Owners: Terry and Katrina Willems

Location: Scranton, Ark.

History: “We opened our business in August 2017,” owner Terry Willems said. “Before that, I worked for Southwest Energy as a driller and night rig manager. When Katrina and I had three children, I discovered I was bored and tired of being a long way from home for three weeks at a time. I wanted to work for myself and earn the fruits of my own labor. I knew about poultry cleanout because I helped my dad when I was a kid. A family friend named Tom Crane was in the cleanout business when I was helping my dad and was getting ready to retire. We bought used equipment from him, including a de-caker he built that allowed de-caking, loading the truck and spreading in one operation. I worked with him and another cleanout service to learn how the process changed over the years. I soon learned some customers want serviced according to a regular schedule, such as every six or eight weeks and a full cleanout once a year for most farms. Others prefer to call ahead once they have a firm date when the birds will be collected for processing so we can schedule them for de-caking, windrowing or the annual clean out. I soon had enough contacts to open up our business with Katrina taking care of scheduling and office work and me cleaning. When I need help during the busy season, my brothers, Tim and Toby, and nephew, Sam, are available to help me.

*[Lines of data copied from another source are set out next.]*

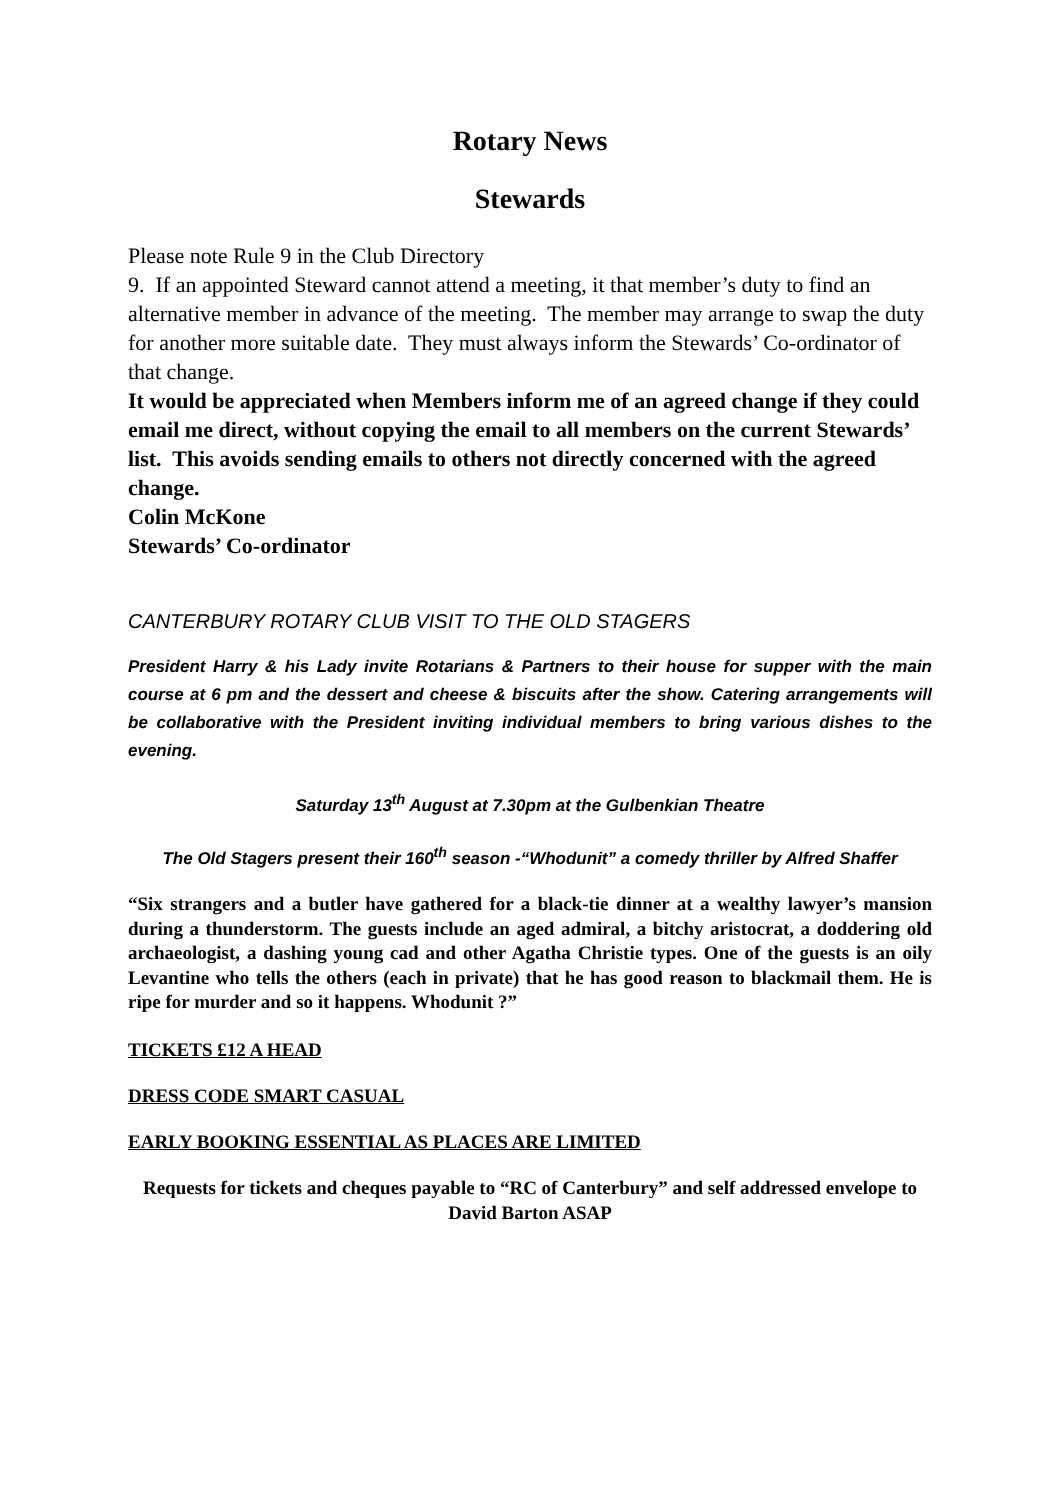Rotary News
Stewards
Please note Rule 9 in the Club Directory
9. If an appointed Steward cannot attend a meeting, it that member’s duty to find an alternative member in advance of the meeting. The member may arrange to swap the duty for another more suitable date. They must always inform the Stewards’ Co-ordinator of that change.
It would be appreciated when Members inform me of an agreed change if they could email me direct, without copying the email to all members on the current Stewards’ list. This avoids sending emails to others not directly concerned with the agreed change.
Colin McKone
Stewards’ Co-ordinator
CANTERBURY ROTARY CLUB VISIT TO THE OLD STAGERS
President Harry & his Lady invite Rotarians & Partners to their house for supper with the main course at 6 pm and the dessert and cheese & biscuits after the show. Catering arrangements will be collaborative with the President inviting individual members to bring various dishes to the evening.
Saturday 13<sup>th</sup> August at 7.30pm at the Gulbenkian Theatre
The Old Stagers present their 160<sup>th</sup> season -“Whodunit” a comedy thriller by Alfred Shaffer
“Six strangers and a butler have gathered for a black-tie dinner at a wealthy lawyer’s mansion during a thunderstorm. The guests include an aged admiral, a bitchy aristocrat, a doddering old archaeologist, a dashing young cad and other Agatha Christie types. One of the guests is an oily Levantine who tells the others (each in private) that he has good reason to blackmail them. He is ripe for murder and so it happens. Whodunit ?”
TICKETS £12 A HEAD
DRESS CODE SMART CASUAL
EARLY BOOKING ESSENTIAL AS PLACES ARE LIMITED
Requests for tickets and cheques payable to “RC of Canterbury” and self addressed envelope to David Barton ASAP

We now have 25 active customers through the year and two new sets of equipment to keep pace with customer needs.”

Services: “I clean out one house per day sometimes selling, delivering and spreading the litter for other farmers, though other times the producer uses the litter on his own fields. Occasionally I will help a producer sell the litter. I can de-cake two or three houses a day, depending upon size and the quantity of litter. The process allows them to retain the bedding with bad bacteria being cooked out which decreases annual bedding costs. I then come back to spread the windrows throughout the house making sure the floors are level, which is easier on watering and feeding equipment. In turkey houses, I de-cake the whole house and then clean out the back area for new bedding for brooding before the young turkeys are allowed full range when they are older with better immune systems.”

Philosophy and Future: “Our business has prospered, and I think it’s because I let my work speak for itself. The producers’ success is our success so we strive to meet the individual needs of each producer rather than using a set system all of the time. An example is more time-consuming windrowing instead of cleaning out when I leave enough material in the house for a minimum bed so producers save on bedding costs. We are planning to build a shop for maintenance and to build our own equipment like Mr. Crane did. It will also include storage for the equipment and leave room for growth so we’re ready if and when that occurs. One goal, of course, is that someone in the family will eventually take over and continue to help people the way we do.”